O processo legislativo em mudança e a rapidez do PL do Estupro na Câmara

24 de janeiro, 2025 UOL Congresso em Foco Por Coletivo Legis-Ativo e Michelle Fernandez

Em meados de junho de 2024, um assunto em particular tomou conta do debate público brasileiro: o chamado “Projeto de Lei do Estupro”, ou, oficialmente na nomenclatura do Congresso Brasileiro, PL 1904/2024. Além de claramente polêmico pelo seu conteúdo (equiparar o aborto realizado após 22 semanas de gestação ao crime de homicídio simples, inclusive no casos de gravidez resultante de estupro), essa proposição legislativa também chamou a atenção daqueles que acompanham o Congresso ou o processo legislativo brasileiro pela rapidez na sua tramitação. Apresentado na metade de maio daquele ano, em menos de um mês esse projeto de lei já tinha um requerimento de “urgência urgentíssima” aprovado (artigo 155 do Regimento Interno da Câmara), o que significa que poderia ser colocado imediatamente em votação no Plenário da Câmara dos Deputados, sobrepondo todo o usual e geralmente longo debate dentro da Casa, incluindo as discussões do sistema de comissões. Esse exemplo nos mostra que as regras da Câmara parecem estar, na prática, em processo de mudança, se movendo de acordo com as forças políticas organizadas nessa instituição.

Entender a dinâmica do Legislativo envolve entender que a aparente unidade e estabilidade das regras do jogo vistas de fora não se refletem necessariamente na prática legislativa. A Câmara de hoje não é a mesma de 2015, que não é a mesma de 2005, apesar de estarmos falando da mesma instituição. E isso tem um impacto profundo em diversas frentes, dentre elas o rearranjo de poderes em torno de quem de fato conduz a agenda política do país. As mudanças internas também afetam a maneira como políticas públicas para o país são propostas, discutidas, e aprovadas (ou rejeitadas). O Congresso – e a Câmara dos Deputados em particular – tem o poder de influenciar as políticas públicas do país, mesmo as que não são elaboradas pelos próprios congressistas, já que podem modificar e deixar sua marca em, por exemplo, medidas provisórias (MPs) que são apresentadas pelo presidente. Sendo assim, modificações nas regras internas do Congresso (ou na interpretação das regras) afetam significativamente a população em geral.

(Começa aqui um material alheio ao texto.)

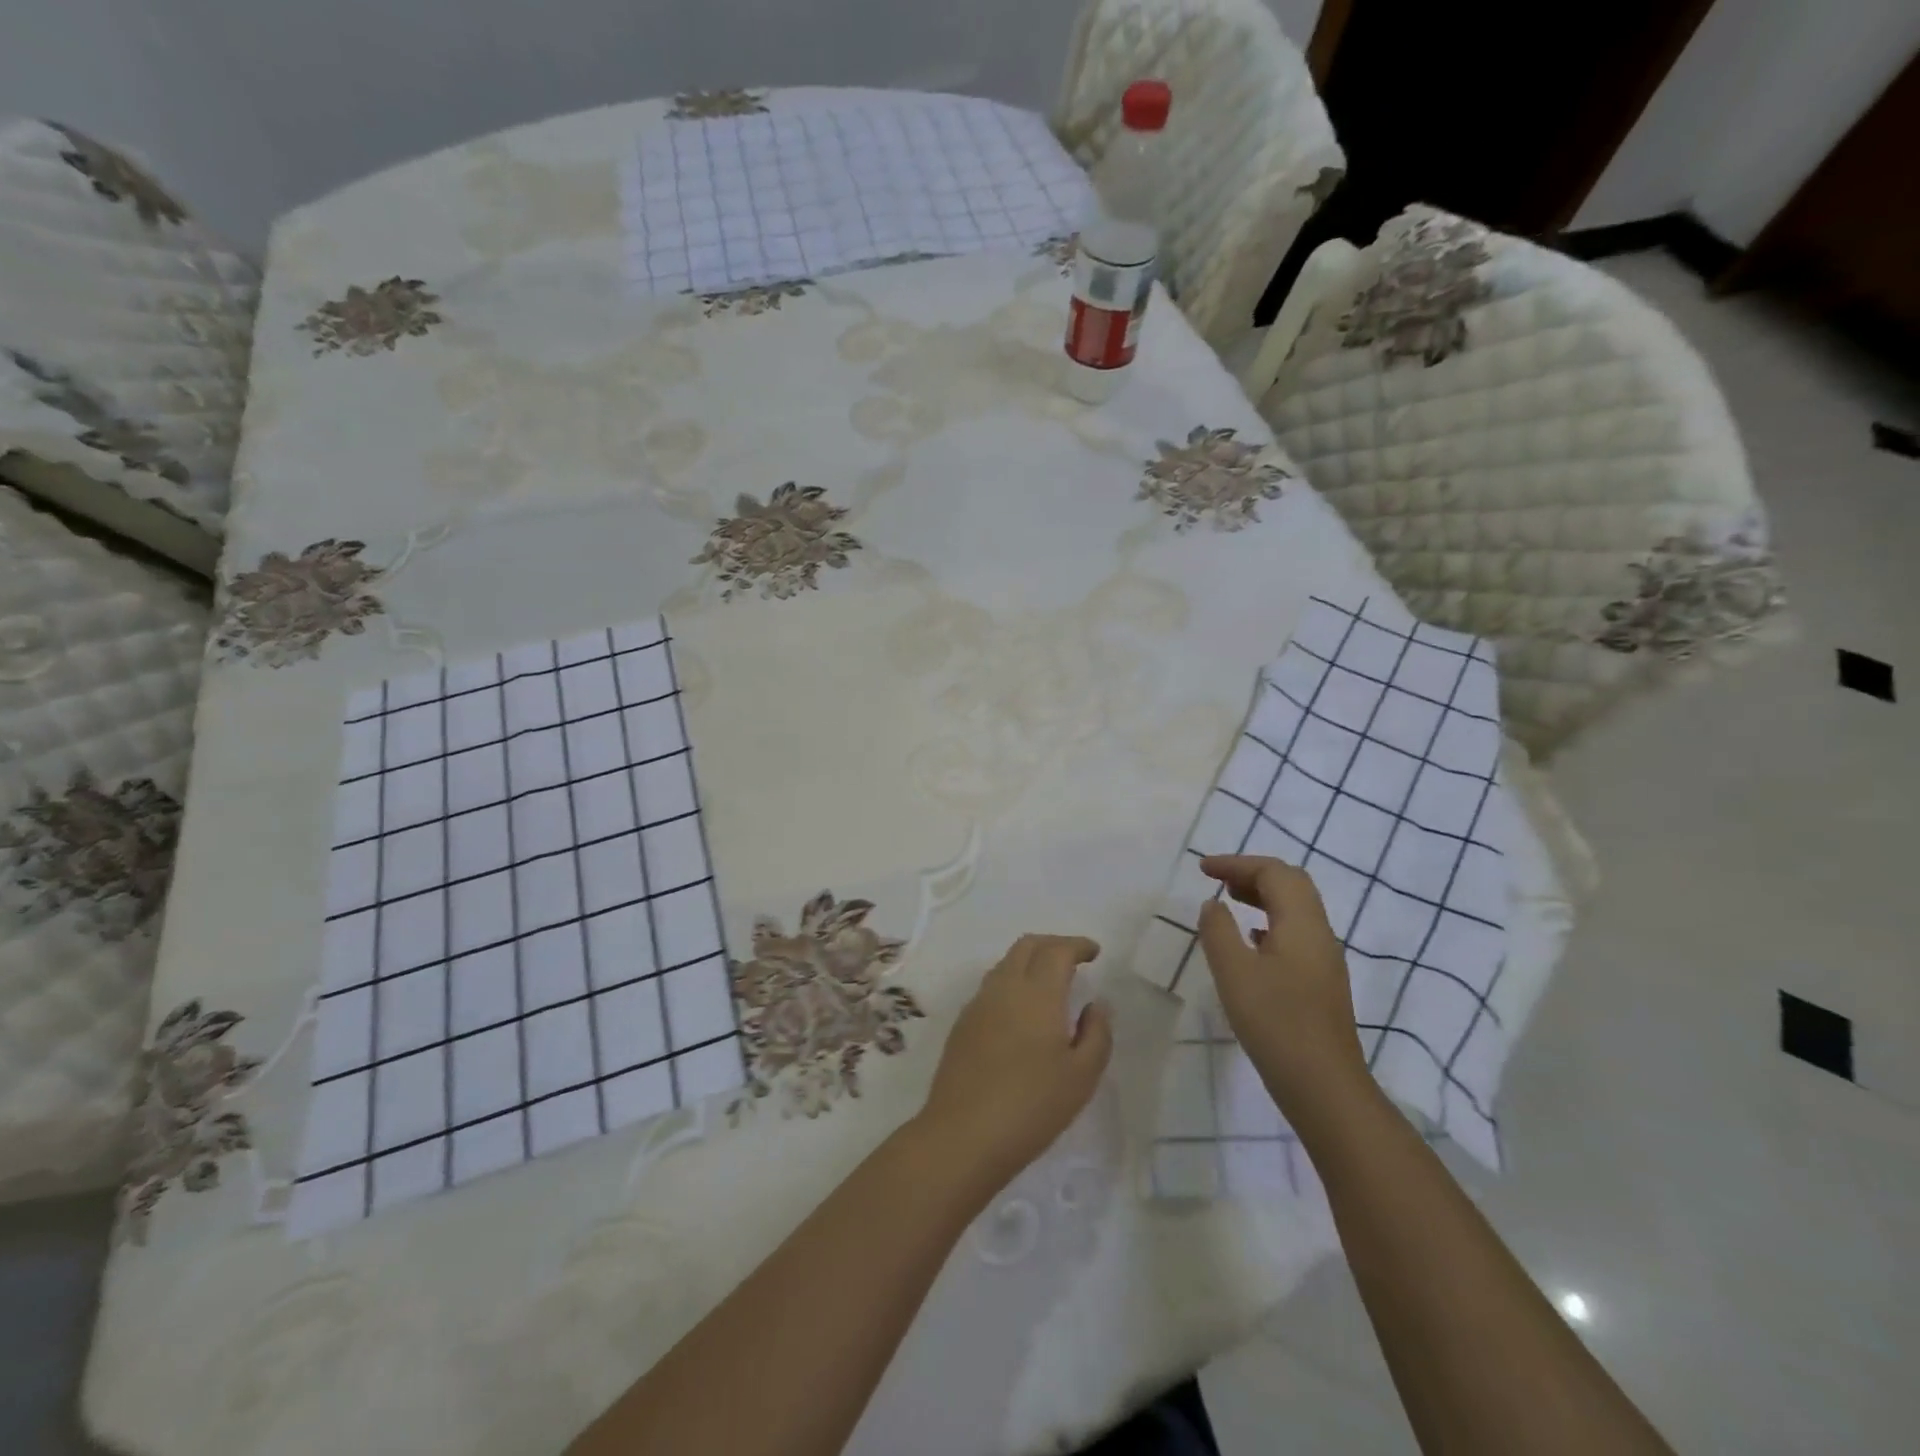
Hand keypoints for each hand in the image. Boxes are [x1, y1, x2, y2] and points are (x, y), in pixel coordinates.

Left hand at [915, 935, 1112, 1191]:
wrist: (963, 1135)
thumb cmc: (1032, 1106)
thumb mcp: (1082, 1076)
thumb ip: (1096, 1033)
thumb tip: (1096, 1004)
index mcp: (1037, 993)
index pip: (1057, 950)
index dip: (1077, 945)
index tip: (1094, 952)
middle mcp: (1004, 987)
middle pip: (1027, 945)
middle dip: (1053, 944)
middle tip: (1074, 959)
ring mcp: (978, 1004)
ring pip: (1006, 963)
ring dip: (1030, 961)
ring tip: (1050, 983)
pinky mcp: (963, 1024)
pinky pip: (992, 986)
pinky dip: (1012, 982)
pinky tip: (1022, 1011)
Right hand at [1197, 856, 1370, 1122]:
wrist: (1324, 1086)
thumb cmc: (1275, 1022)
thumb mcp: (1234, 972)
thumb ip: (1218, 931)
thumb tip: (1213, 905)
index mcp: (1302, 923)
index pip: (1274, 873)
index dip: (1237, 864)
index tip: (1202, 869)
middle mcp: (1320, 934)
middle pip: (1291, 884)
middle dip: (1253, 874)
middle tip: (1217, 881)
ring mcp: (1324, 959)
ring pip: (1295, 910)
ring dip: (1262, 897)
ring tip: (1228, 903)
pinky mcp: (1320, 982)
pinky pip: (1295, 934)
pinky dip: (1269, 923)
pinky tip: (1250, 942)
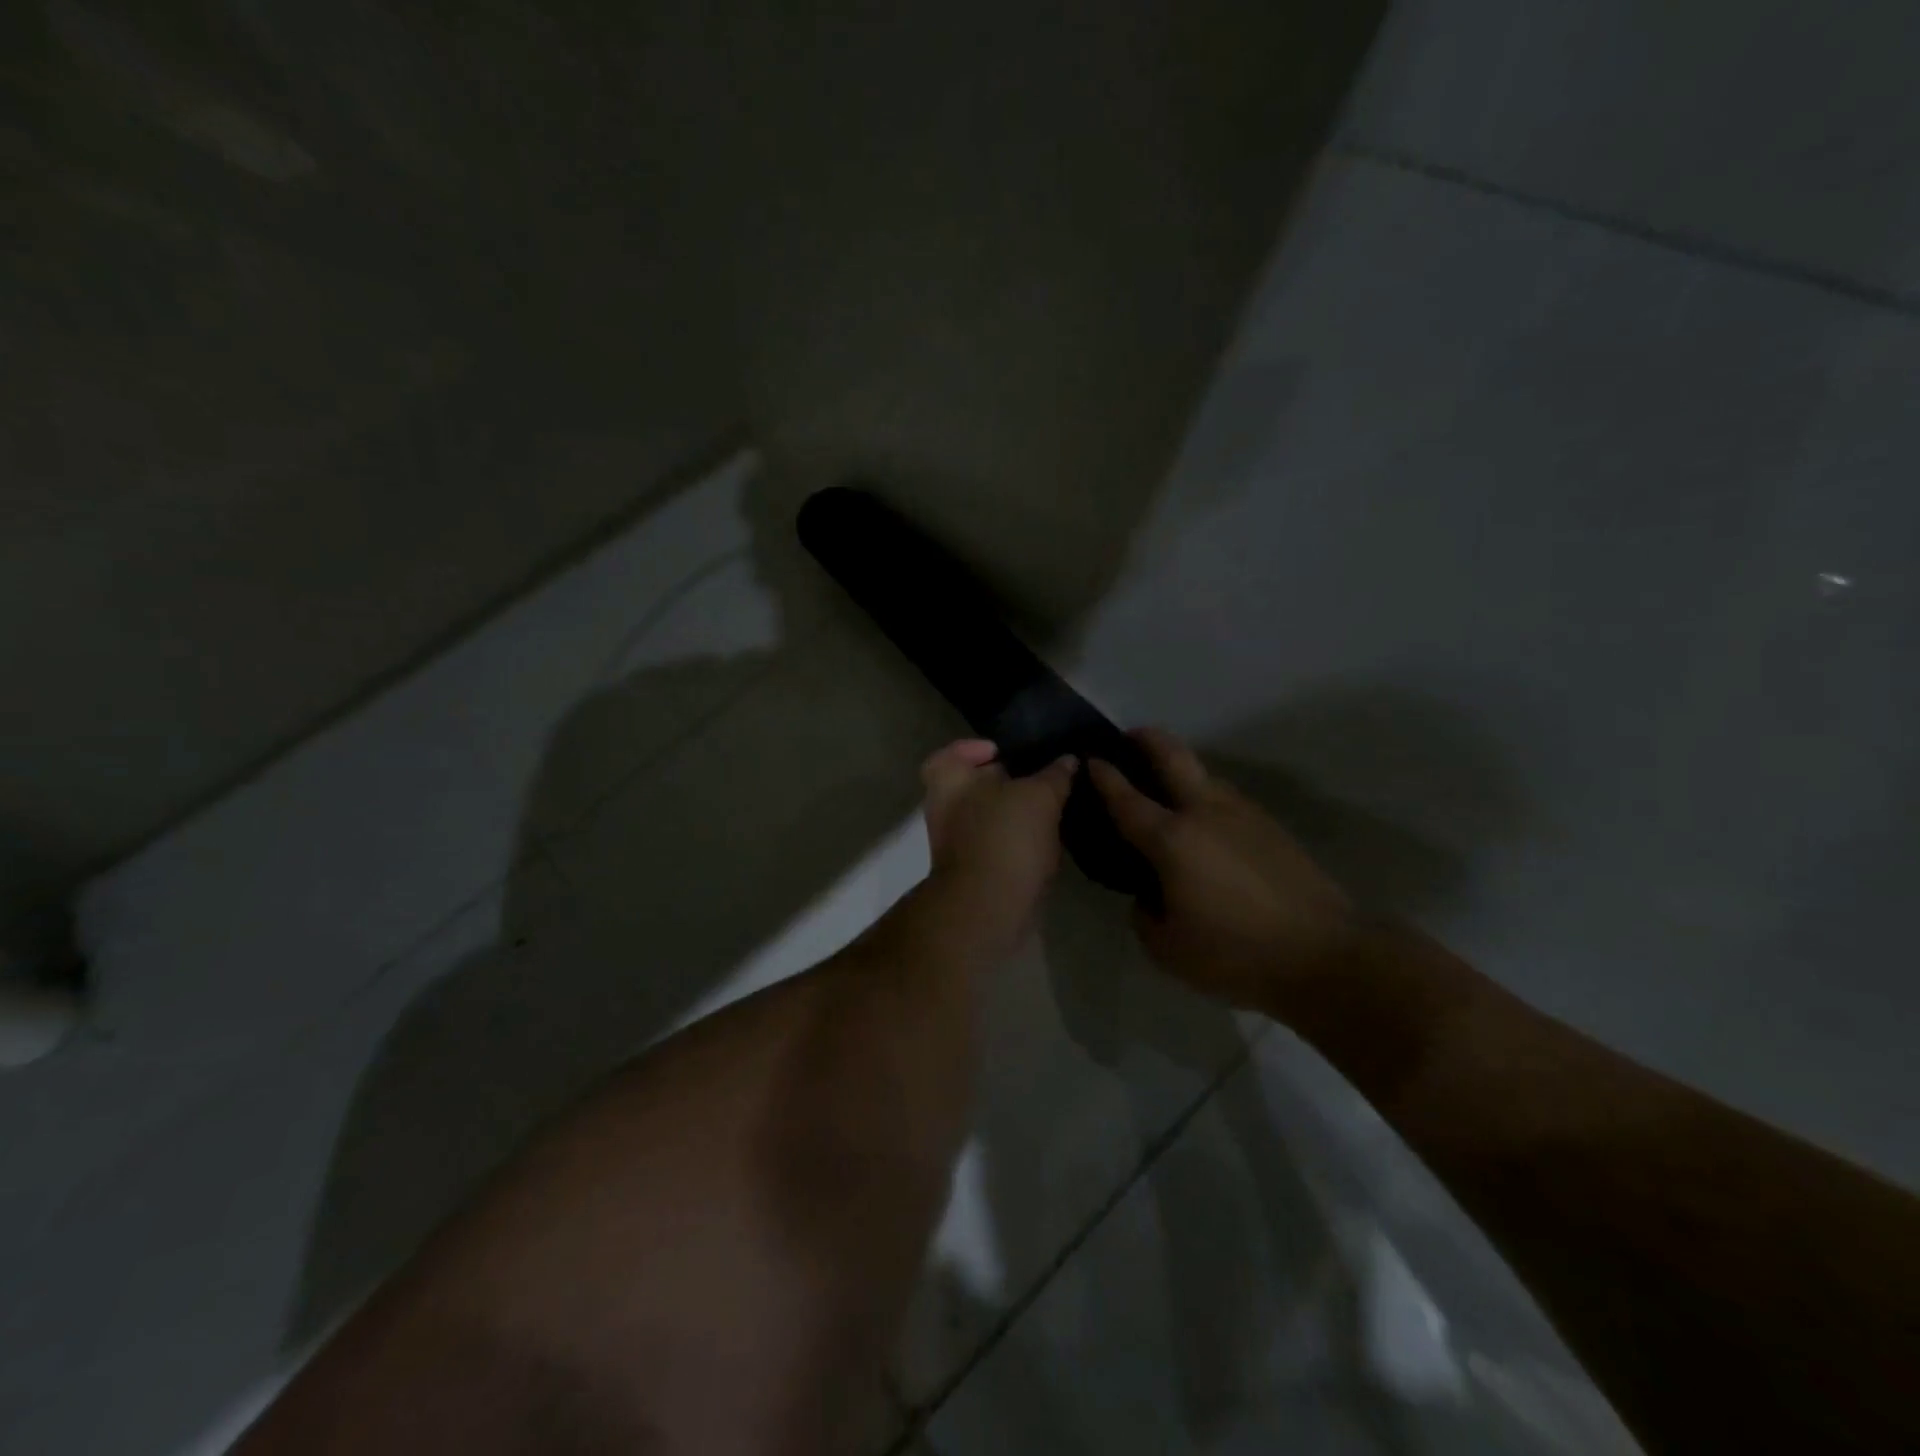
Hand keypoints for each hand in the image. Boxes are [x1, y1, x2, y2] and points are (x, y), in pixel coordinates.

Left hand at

Mudanças das regras do jogo não são incomuns no âmbito do Legislativo. Um caso digno de nota é o que fez Michel Temer, então presidente da Câmara dos Deputados, no ano de 2009, ao reinterpretar o artigo 62 da Constituição para impedir que MPs tivessem prioridade sobre a análise de diversos tipos diferentes de proposição, o que acabou sendo referendado pelo Supremo Tribunal Federal (STF) algum tempo depois. Na teoria, nenhuma regra foi alterada; na prática, uma reinterpetação da Constituição como essa muda significativamente a forma como o Legislativo trabalha, afetando também a balança de governabilidade. Nesse caso, o Executivo perdeu um importante mecanismo de controle da agenda do Congresso.

Se aponta que a tendência de mudança se intensificou nos últimos anos, principalmente após a presidência de Eduardo Cunha na Câmara. Cunha foi eleito para liderar a Casa em 2015 com uma forte promessa de promover uma maior independência do Legislativo, justificado por uma necessidade de ter maior produtividade em termos de aprovação de propostas. Isso, contudo, dificilmente seria feito sem mudanças significativas no rito legislativo. Além de propostas de mudanças do Regimento Interno da Câmara dos Deputados (RICD) que facilitariam a tramitação de MPs e PECs, a presidência de Cunha foi marcada por uma forte concentração de poderes em torno de si, levando reuniões institucionais para sua casa e voluntariamente ignorando parte do processo legislativo, como o debate em comissões.